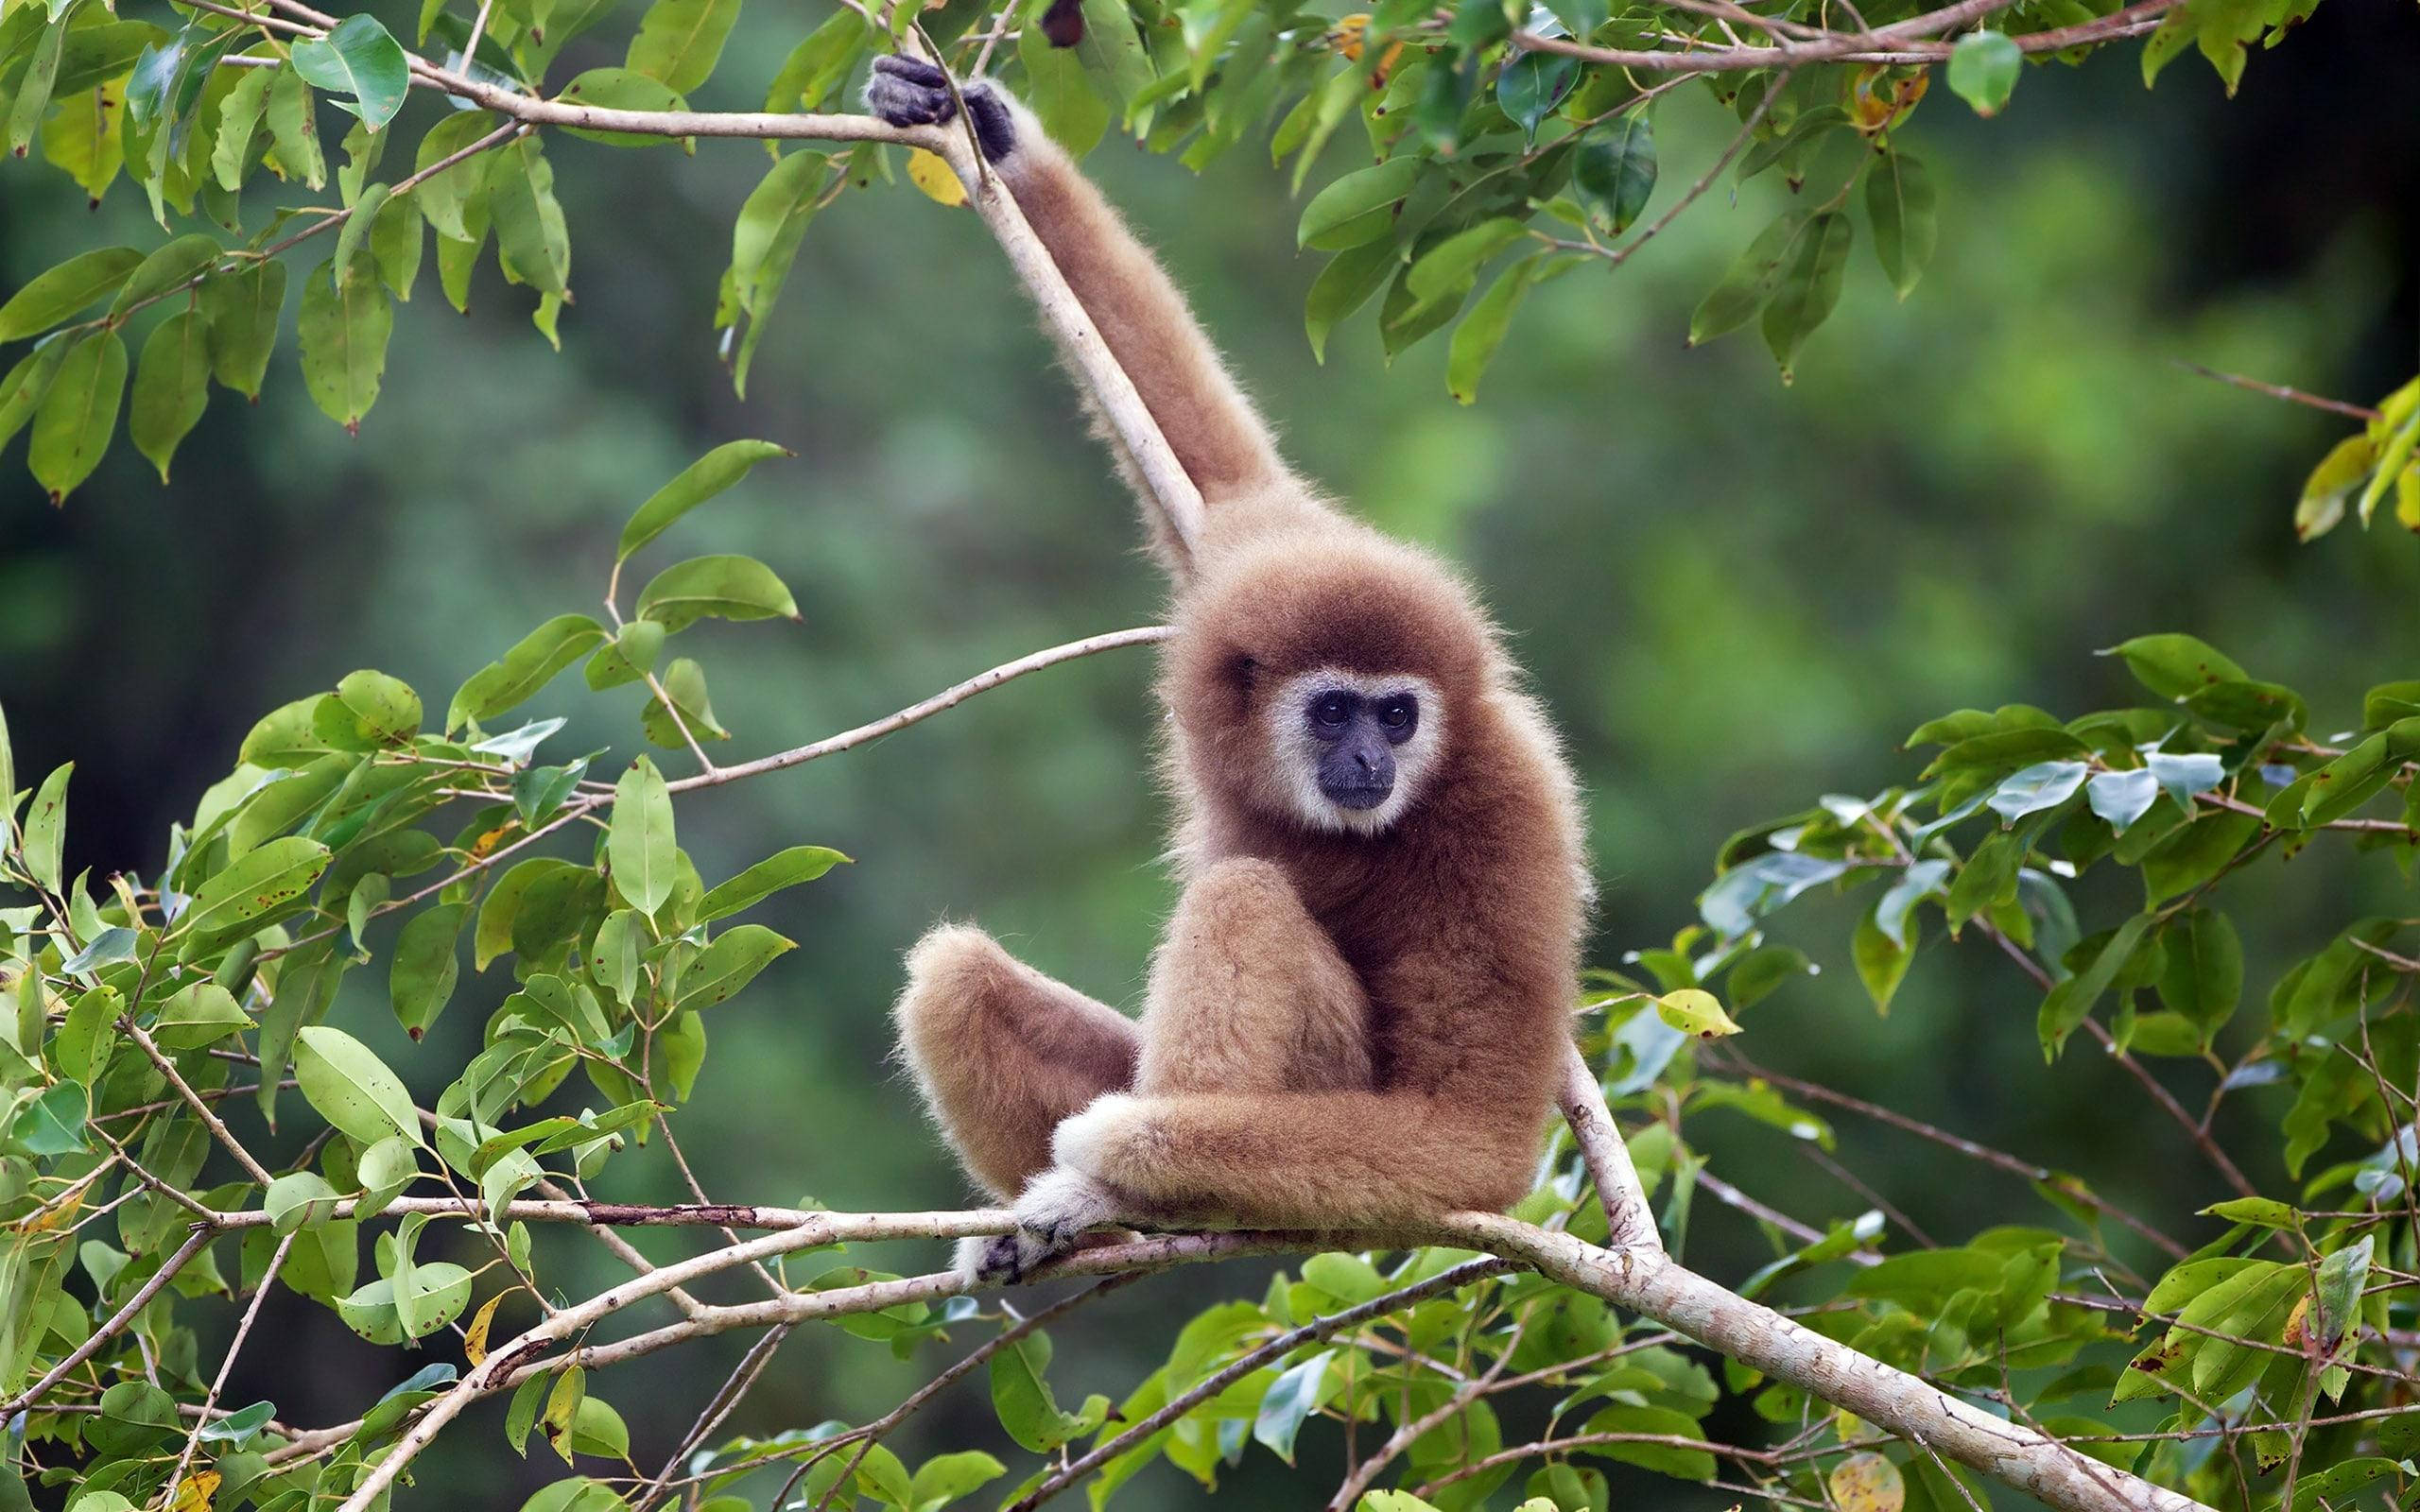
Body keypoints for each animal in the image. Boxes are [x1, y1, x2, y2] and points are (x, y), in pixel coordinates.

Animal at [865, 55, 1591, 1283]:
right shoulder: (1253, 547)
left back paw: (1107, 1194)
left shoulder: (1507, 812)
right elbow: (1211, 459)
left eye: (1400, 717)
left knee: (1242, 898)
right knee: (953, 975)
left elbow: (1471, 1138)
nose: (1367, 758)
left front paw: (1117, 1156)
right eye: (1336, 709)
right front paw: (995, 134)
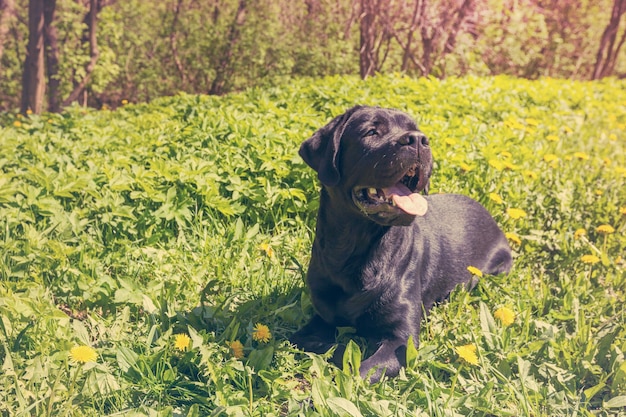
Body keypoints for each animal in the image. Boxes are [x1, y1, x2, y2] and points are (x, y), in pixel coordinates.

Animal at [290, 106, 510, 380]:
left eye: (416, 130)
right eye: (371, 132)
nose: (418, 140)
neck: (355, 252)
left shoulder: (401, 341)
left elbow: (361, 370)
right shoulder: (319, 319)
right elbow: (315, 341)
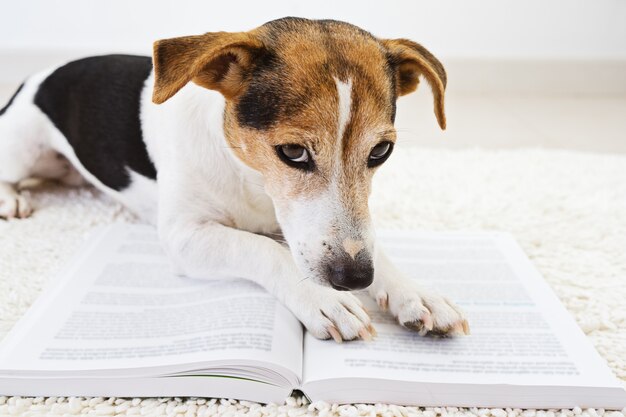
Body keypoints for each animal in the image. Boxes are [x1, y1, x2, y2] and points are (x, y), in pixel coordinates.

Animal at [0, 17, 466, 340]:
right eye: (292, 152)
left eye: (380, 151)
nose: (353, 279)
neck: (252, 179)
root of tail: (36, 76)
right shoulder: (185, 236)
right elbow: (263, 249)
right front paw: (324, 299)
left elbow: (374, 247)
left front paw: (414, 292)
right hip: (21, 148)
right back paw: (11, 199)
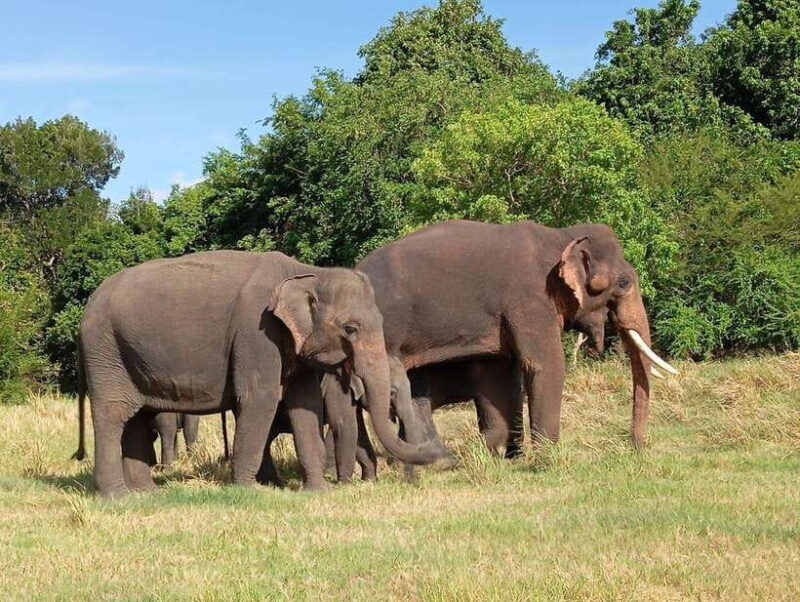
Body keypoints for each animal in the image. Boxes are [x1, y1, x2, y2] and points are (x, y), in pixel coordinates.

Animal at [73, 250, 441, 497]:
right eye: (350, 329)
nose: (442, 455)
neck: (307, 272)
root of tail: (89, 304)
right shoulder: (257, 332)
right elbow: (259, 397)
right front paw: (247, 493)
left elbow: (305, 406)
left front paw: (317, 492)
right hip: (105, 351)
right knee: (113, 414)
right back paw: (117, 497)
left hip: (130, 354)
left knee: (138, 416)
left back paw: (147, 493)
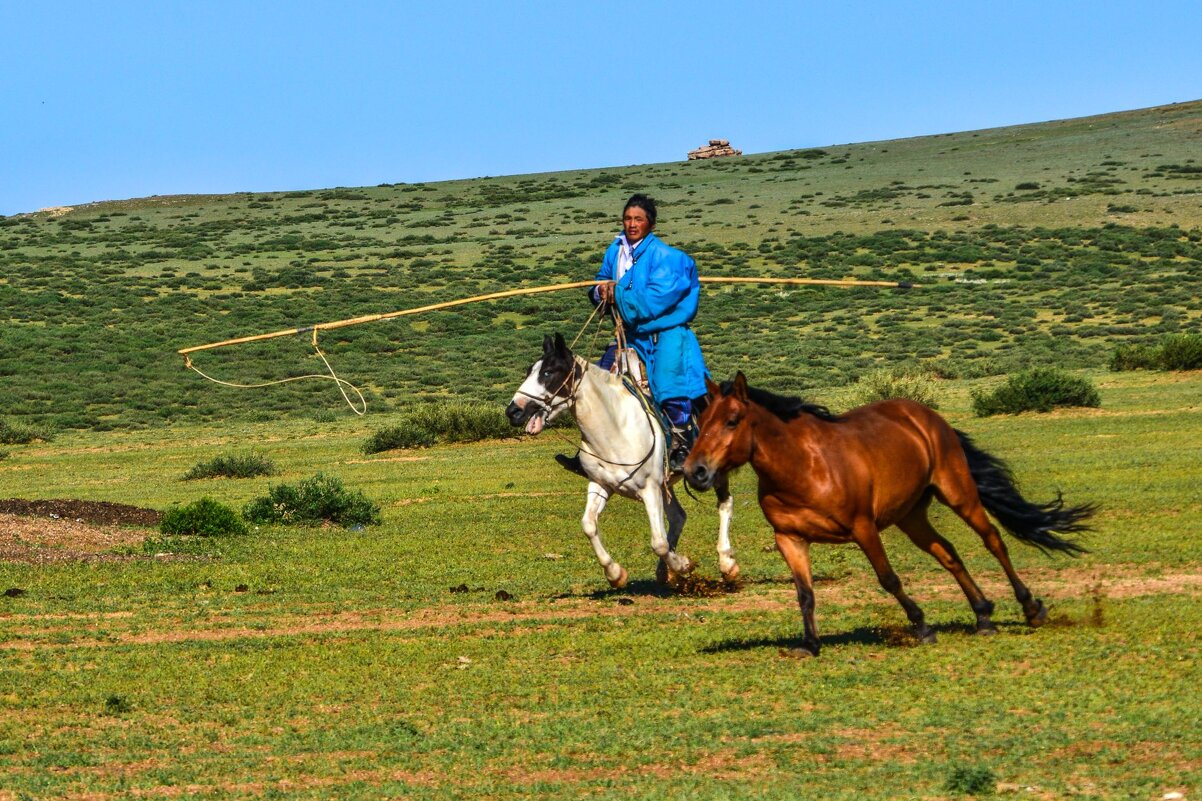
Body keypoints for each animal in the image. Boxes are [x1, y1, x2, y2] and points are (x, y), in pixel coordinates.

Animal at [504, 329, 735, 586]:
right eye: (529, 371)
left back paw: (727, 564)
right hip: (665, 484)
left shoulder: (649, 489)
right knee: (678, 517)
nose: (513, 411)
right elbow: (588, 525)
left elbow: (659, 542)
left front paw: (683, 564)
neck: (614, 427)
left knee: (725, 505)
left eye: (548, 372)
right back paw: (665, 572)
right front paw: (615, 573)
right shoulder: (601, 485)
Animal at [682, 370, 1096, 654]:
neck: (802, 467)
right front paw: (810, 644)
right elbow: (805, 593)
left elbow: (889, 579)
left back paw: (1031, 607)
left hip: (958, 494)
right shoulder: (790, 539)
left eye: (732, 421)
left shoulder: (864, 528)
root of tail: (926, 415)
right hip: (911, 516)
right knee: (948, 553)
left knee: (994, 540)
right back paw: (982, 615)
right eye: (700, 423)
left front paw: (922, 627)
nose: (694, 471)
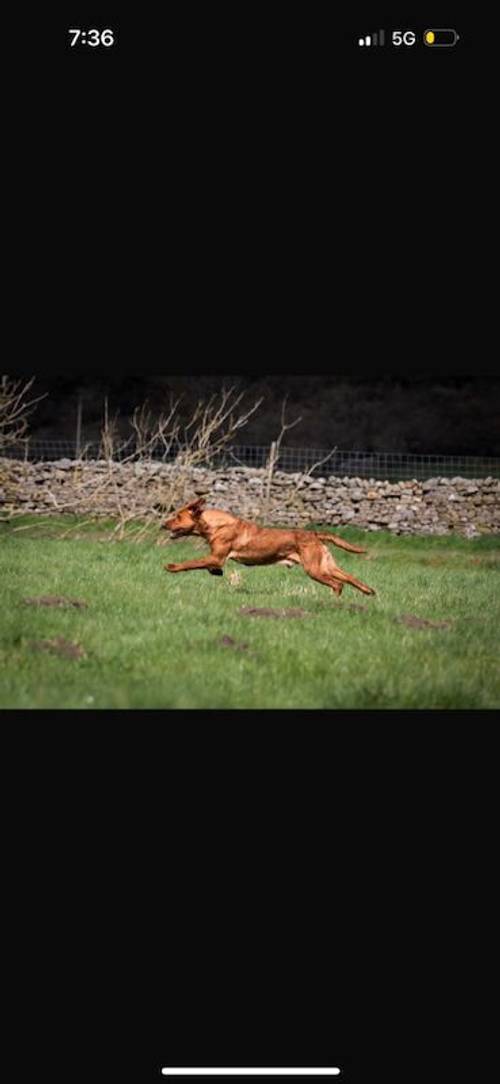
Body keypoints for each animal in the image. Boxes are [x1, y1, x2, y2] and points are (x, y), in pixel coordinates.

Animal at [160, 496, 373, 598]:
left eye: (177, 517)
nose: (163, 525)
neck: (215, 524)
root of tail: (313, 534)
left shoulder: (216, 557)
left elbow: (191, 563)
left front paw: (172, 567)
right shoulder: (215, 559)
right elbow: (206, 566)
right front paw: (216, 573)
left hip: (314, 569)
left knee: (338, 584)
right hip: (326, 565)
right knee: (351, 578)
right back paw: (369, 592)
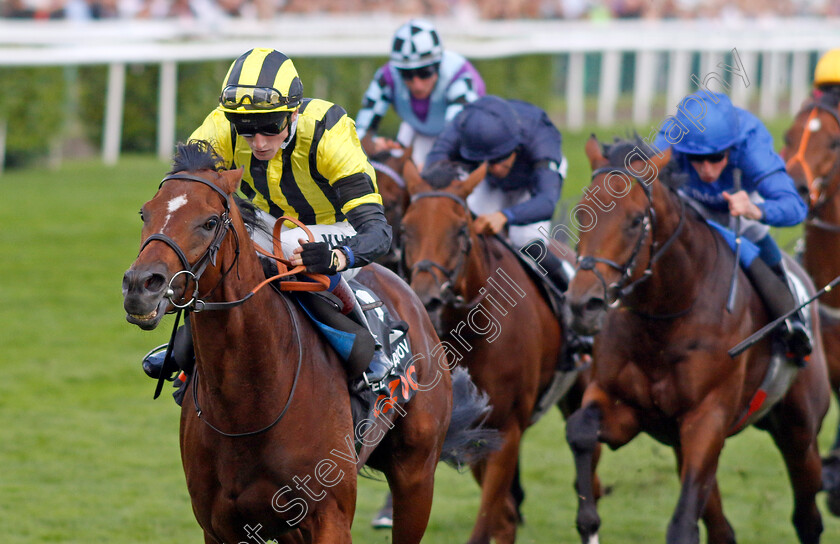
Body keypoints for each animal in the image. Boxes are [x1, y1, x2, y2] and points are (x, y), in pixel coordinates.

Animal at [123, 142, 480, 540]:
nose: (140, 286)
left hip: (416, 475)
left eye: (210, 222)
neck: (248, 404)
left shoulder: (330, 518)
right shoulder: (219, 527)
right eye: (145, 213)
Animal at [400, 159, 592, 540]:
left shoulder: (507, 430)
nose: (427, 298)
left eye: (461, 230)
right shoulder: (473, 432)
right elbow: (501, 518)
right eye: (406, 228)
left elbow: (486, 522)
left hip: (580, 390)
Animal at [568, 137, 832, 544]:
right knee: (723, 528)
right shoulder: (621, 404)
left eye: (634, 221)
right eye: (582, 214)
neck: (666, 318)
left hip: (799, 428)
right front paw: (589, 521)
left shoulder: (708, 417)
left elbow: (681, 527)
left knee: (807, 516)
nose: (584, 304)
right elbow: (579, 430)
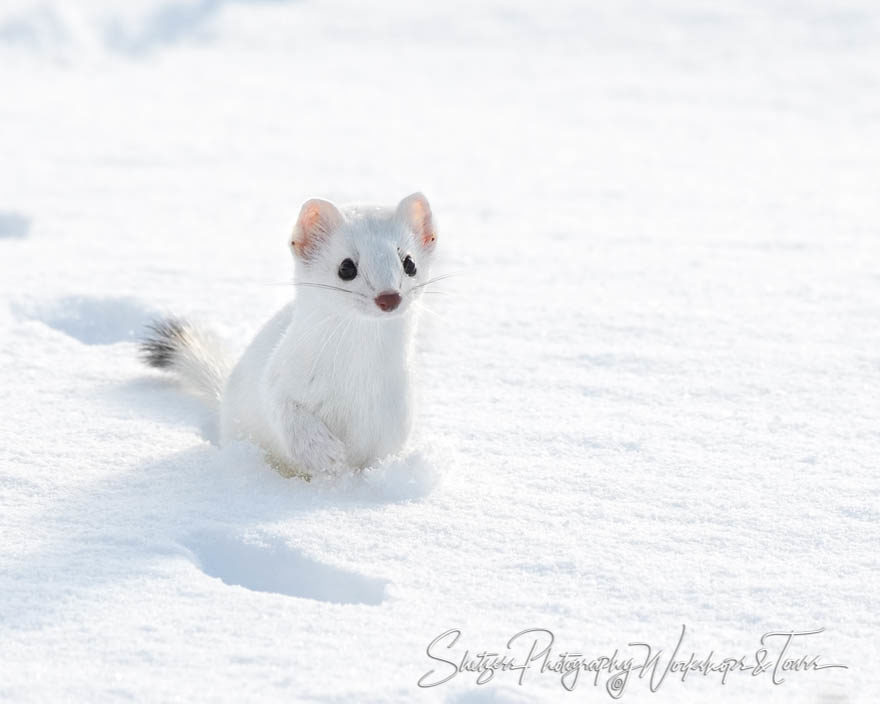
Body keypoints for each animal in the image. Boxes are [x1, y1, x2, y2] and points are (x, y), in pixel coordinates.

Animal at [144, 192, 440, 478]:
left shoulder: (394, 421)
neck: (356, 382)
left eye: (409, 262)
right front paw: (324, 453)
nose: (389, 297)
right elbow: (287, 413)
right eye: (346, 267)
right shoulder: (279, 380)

--*--

Please filter the entries for the word "knee" and copy the lines that have it.

_Answer area:_
left knee: (1242, 898)
right knee: (953, 975)
right knee: (113, 414)
left knee: (138, 416)
right knee: (678, 517)
left knee: (725, 505)
right knee: (948, 553)
left knee: (994, 540)
left knee: (338, 584)
right knee: (351, 578)
right knee: (723, 528)
left knee: (807, 516)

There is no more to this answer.